::: Excerpt to read

The 22-year long civil war which Sudan emerged from in 2005 not only cost the country many lives but also displaced millions of people and left the economy of the south in tatters. Against a backdrop of violence, ethnic strife and political instability between the north and south, a referendum was held in South Sudan in January 2011 and garnered 98.83 % of all votes in favour of dividing Africa’s largest state into two states: Sudan and South Sudan.(8) After its independence, South Sudan experienced a period of relative peace, but this has proved to be short-lived as the country is again on the brink of civil war as internal conflicts have again emerged. On 15 December 2013, fights escalated between army factions allied with President Salva Kiir and former Vice President Riek Machar.(9) The trigger of the present conflict was an attempted coup, according to Kiir’s claims, which resulted in the arrest of several former ministers and officials of the Sudan People's Liberation Movement (SPLM) who had been dismissed in 2013.(10) What began as a political dispute between two leaders has grown into a nationwide conflict between South Sudan's two largest ethnic groups: the Dinka, who largely support Kiir, and the Nuer, who back Machar.(11)

The International Crisis Group, a Brussels-based non-profit organisation for preventing and resolving deadly conflicts, estimates that nearly 10,000 people have been killed in the recent conflict. The United Nations (UN) Office for the Coordination of Humanitarian Affairs estimates that 413,000 people have been internally displaced.(12) The creation of the independent nation can never be a quick fix to decades of political and social strife. What is clear from the case of South Sudan is that secession from the north has not automatically led to peace and stability in the south. Nation-building at multiple levels is required to prevent the country from further disintegrating into full blown civil war.

::::::
::: Listed records

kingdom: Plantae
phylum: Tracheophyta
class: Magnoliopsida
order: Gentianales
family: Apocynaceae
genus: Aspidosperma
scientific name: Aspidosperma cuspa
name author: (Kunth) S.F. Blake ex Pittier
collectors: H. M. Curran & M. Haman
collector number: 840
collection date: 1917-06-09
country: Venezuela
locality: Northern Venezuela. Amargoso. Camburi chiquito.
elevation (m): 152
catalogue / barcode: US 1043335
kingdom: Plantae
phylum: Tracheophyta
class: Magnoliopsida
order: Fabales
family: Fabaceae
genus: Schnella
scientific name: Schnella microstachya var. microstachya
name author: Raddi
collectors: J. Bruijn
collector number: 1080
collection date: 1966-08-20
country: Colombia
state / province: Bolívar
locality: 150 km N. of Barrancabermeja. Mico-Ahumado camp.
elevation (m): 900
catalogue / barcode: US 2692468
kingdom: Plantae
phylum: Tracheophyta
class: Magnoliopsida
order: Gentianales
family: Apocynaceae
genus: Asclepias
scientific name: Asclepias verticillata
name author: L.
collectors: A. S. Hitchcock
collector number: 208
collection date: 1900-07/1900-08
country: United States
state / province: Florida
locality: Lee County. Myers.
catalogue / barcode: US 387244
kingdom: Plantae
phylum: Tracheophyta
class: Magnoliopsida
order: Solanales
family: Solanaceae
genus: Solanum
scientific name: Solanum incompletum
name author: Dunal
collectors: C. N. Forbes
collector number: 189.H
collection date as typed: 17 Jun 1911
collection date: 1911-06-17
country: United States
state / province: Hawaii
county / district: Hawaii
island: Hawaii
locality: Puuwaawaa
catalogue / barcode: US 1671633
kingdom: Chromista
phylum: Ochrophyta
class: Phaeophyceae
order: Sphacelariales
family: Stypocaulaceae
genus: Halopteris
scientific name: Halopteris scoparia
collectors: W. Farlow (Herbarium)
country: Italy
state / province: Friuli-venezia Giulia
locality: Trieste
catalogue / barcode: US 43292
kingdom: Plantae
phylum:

::::::

- **Tasks for this exercise**
**a.** According to the text on South Sudan, what percentage of votes in the January 2011 referendum favored dividing the country?
**b.** Pick up the text on South Sudan's conflict after its last sentence and continue it.
The records have nothing to do with the text on South Sudan.

- **Activity answers**
**a.** 98.83% of all votes.

**b.**
Diversification of the economy of South Sudan to attract investment

The South Sudanese economy depends almost entirely on oil, with approximately 98% of fiscal income originating from this sector.(13) The oil industry provides revenues which can be used for economic growth and nation building; however, there are obvious dangers in relying on such a narrow base, including being at the mercy of oil price movements, investors and infrastructure. In addition, instability may lead to reduced output, as is currently the case. This concern has been expressed in the government’s Gross Growth Strategy 2010–2012 (GGS), a framework which outlines key principles to guide the government and development partners in promoting broad-based economic growth.(14) In the GGS, the South Sudanese Government states that it will prioritise growth in the agricultural and livestock sectors, which are already large sectors in which most people are engaged, albeit at a substance farming level.(15) The International Monetary Fund (IMF) has also identified the agricultural industry as having the potential to reduce the country’s over-dependence on oil.(16)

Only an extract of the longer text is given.